About this exercise => Please put every line of the records below into a JSON list of strings, one string per line, with blank lines left out. Leave the pictures out of your answer.
※
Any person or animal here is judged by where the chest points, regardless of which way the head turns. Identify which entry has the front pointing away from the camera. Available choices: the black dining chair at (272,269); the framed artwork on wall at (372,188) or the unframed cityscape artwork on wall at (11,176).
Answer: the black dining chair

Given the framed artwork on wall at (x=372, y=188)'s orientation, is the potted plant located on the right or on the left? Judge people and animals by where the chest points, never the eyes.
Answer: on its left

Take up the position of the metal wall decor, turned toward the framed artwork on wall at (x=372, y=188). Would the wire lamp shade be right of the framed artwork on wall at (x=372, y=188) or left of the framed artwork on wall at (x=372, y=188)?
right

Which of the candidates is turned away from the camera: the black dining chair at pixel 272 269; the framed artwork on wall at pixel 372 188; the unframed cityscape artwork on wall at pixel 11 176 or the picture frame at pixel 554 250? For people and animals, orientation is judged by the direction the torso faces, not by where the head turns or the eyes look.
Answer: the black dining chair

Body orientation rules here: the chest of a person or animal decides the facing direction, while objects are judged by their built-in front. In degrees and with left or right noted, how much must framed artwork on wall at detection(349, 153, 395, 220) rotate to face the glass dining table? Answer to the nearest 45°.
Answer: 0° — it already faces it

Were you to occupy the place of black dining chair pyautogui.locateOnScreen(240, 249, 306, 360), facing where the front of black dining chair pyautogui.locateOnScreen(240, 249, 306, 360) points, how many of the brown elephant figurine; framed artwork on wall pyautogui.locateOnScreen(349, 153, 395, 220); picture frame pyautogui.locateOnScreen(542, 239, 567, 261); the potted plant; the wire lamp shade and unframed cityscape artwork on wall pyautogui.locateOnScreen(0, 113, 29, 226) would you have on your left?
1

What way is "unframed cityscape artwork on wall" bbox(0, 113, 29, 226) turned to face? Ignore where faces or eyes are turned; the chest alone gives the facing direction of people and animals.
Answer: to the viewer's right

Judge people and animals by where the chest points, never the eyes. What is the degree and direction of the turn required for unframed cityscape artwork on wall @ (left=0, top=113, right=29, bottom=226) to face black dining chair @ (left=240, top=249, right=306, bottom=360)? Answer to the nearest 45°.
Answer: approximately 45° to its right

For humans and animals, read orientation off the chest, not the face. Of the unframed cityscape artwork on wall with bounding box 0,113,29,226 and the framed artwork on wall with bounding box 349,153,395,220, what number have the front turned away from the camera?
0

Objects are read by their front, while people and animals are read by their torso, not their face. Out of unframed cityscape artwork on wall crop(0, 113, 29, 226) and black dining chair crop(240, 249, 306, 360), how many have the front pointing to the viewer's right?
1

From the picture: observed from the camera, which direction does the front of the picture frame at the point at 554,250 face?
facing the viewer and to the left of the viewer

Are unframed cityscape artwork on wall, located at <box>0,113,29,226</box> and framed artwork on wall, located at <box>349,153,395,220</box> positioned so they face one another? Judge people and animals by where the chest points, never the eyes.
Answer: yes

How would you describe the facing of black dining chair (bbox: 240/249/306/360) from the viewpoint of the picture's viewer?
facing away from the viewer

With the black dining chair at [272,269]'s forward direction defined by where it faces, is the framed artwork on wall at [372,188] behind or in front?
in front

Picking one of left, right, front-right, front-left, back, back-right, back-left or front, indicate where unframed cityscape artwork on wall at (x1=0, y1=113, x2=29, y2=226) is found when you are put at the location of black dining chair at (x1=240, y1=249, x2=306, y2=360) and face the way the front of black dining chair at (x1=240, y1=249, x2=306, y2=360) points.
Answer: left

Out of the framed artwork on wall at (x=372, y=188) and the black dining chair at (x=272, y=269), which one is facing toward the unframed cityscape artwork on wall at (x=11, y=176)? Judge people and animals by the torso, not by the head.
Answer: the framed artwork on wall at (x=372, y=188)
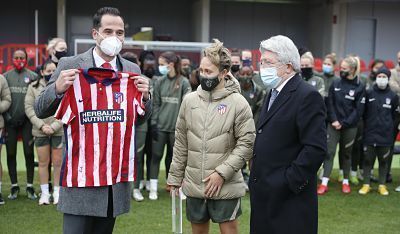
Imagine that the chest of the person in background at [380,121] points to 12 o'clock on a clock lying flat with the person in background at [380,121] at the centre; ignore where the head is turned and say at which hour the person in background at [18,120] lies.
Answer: the person in background at [18,120] is roughly at 2 o'clock from the person in background at [380,121].

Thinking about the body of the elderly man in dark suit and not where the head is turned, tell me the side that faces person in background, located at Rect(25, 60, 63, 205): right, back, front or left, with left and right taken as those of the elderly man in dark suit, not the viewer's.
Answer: right

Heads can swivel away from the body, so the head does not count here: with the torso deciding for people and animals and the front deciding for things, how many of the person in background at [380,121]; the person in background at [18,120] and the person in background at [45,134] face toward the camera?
3

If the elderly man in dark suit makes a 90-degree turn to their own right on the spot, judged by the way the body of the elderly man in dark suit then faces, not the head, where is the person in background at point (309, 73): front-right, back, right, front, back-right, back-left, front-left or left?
front-right

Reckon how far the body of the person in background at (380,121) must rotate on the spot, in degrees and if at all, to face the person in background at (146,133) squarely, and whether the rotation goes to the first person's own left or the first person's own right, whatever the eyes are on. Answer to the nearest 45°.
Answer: approximately 90° to the first person's own right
※
Reply to the exercise =>
[
  "Any person or animal here is judged by where the chest points, regardless of which way the head turns. Identify which entry has the front pointing away from the camera. Available choices: the black dining chair at (272,269); the framed artwork on wall at (372,188) or the unframed cityscape artwork on wall at (11,176).",
  "Answer: the black dining chair",
  "Given the framed artwork on wall at (x=372, y=188)'s orientation, is the potted plant located on the right or on the left? Judge people and animals by where the chest points, never the eyes.",
  "Answer: on its left",
  "Take up the position of the metal wall decor, turned toward the framed artwork on wall at (x=372, y=188). Would the wire lamp shade be right of the framed artwork on wall at (x=372, y=188) or left of the framed artwork on wall at (x=372, y=188)?",
  "right",
  "Which of the candidates is turned away from the camera: the black dining chair at pixel 272 269; the framed artwork on wall at pixel 372 188; the unframed cityscape artwork on wall at pixel 11 176 or the picture frame at pixel 554 250? For people and animals, orientation is judged by the direction the torso faces, not by where the head turns or the eyes look.",
  "Answer: the black dining chair",
  "Body orientation rules here: the chest of a person or animal decides the facing direction, while objects are judged by their built-in front. In degrees and with left or right noted, how much must framed artwork on wall at detection(349, 153, 395, 220) rotate to face the glass dining table? Answer to the nearest 45°.",
  "Answer: 0° — it already faces it",
  "Were you to occupy the place of black dining chair pyautogui.locateOnScreen(240, 249, 306, 360), facing where the front of black dining chair pyautogui.locateOnScreen(240, 249, 306, 360) points, how many of the brown elephant figurine; framed artwork on wall pyautogui.locateOnScreen(349, 153, 395, 220); picture frame pyautogui.locateOnScreen(542, 239, 567, 261); the potted plant; the wire lamp shade and unframed cityscape artwork on wall pyautogui.locateOnScreen(0, 113, 29, 226) would you have on your left?",
  "1",
  "What way is \"unframed cityscape artwork on wall\" bbox(0, 113, 29, 226) turned to face? Ignore where faces or eyes are turned; the chest alone gives the facing direction of people and animals.",
  "Answer: to the viewer's right",
  "Judge people and animals by where the chest points, never the eyes. What is the degree and direction of the turn required for unframed cityscape artwork on wall @ (left=0, top=113, right=29, bottom=226) to face black dining chair @ (left=240, top=249, right=306, bottom=360)? Answer to the nearest 45°.",
  "Answer: approximately 45° to its right",
  "For humans and animals, read orientation off the chest, not the face. Of the unframed cityscape artwork on wall with bounding box 0,113,29,226 and the framed artwork on wall with bounding box 349,153,395,220, what number have the front turned away from the camera?",
  "0",
  "Objects are read by their front, while people and animals are read by their torso, not their face. Out of unframed cityscape artwork on wall crop(0, 113, 29, 226) and black dining chair crop(240, 249, 306, 360), how many have the front pointing to the viewer's right?",
  "1",
  "From the picture: observed from the camera, which direction does the front of the picture frame at the point at 554,250 face?",
  "facing the viewer and to the left of the viewer",
  "Are unframed cityscape artwork on wall, located at <box>0,113,29,226</box> and framed artwork on wall, located at <box>349,153,395,220</box> positioned so they face one another? Judge people and animals by where the chest points, never the eyes.",
  "Answer: yes",
  "How would you describe the facing of black dining chair (bbox: 240/249/306/360) from the viewpoint of the picture's viewer?",
  "facing away from the viewer",
  "With the black dining chair at [272,269]'s forward direction defined by where it faces, is the framed artwork on wall at [372,188] behind or in front?",
  "in front",
  "Picking one of left, right, front-right, front-left, back, back-right, back-left or front, indicate where unframed cityscape artwork on wall at (x1=0, y1=113, x2=29, y2=226) is found when you are put at the location of black dining chair at (x1=240, y1=249, x2=306, y2=360) and face the way the front of black dining chair at (x1=240, y1=249, x2=306, y2=360) points.",
  "Answer: left",
  "Out of the framed artwork on wall at (x=372, y=188) and the black dining chair at (x=272, y=269), which one is facing toward the unframed cityscape artwork on wall at (x=11, y=176)? Judge people and animals by the torso, not by the head.",
  "Answer: the framed artwork on wall at (x=372, y=188)",
  "Imagine that the chest of the person in background at [380,121] points to 12 o'clock on a clock lying flat with the person in background at [380,121] at the centre; ignore where the head is turned and say at which hour the person in background at [18,120] lies.",
  "Answer: the person in background at [18,120] is roughly at 2 o'clock from the person in background at [380,121].",
  "Thinking about the body of the elderly man in dark suit and not where the head is turned, tell me the side that faces person in background, located at Rect(25, 60, 63, 205): right, back, front or left, with left and right taken as those of the elderly man in dark suit, not the viewer's.",
  "Answer: right",
  "Heads can swivel away from the body, so the head does not count here: with the torso deciding for people and animals and the front deciding for things, how many of the person in background at [380,121]; the person in background at [18,120] and the person in background at [45,134] face toward the camera?",
  "3",
  "If the elderly man in dark suit makes a 90-degree turn to their own right on the spot, judged by the way the body of the elderly man in dark suit then faces, not the head, where is the person in background at point (309, 73): front-right, back, right, front, back-right, back-left, front-left or left?",
  "front-right",
  "Reckon how far the body of the person in background at (380,121) must rotate on the spot, in degrees and if at all, to face the person in background at (146,133) squarely, and whether the rotation goes to the first person's own left or the first person's own right, whatever the eyes are on. Answer to the nearest 45°.",
  "Answer: approximately 90° to the first person's own right"
]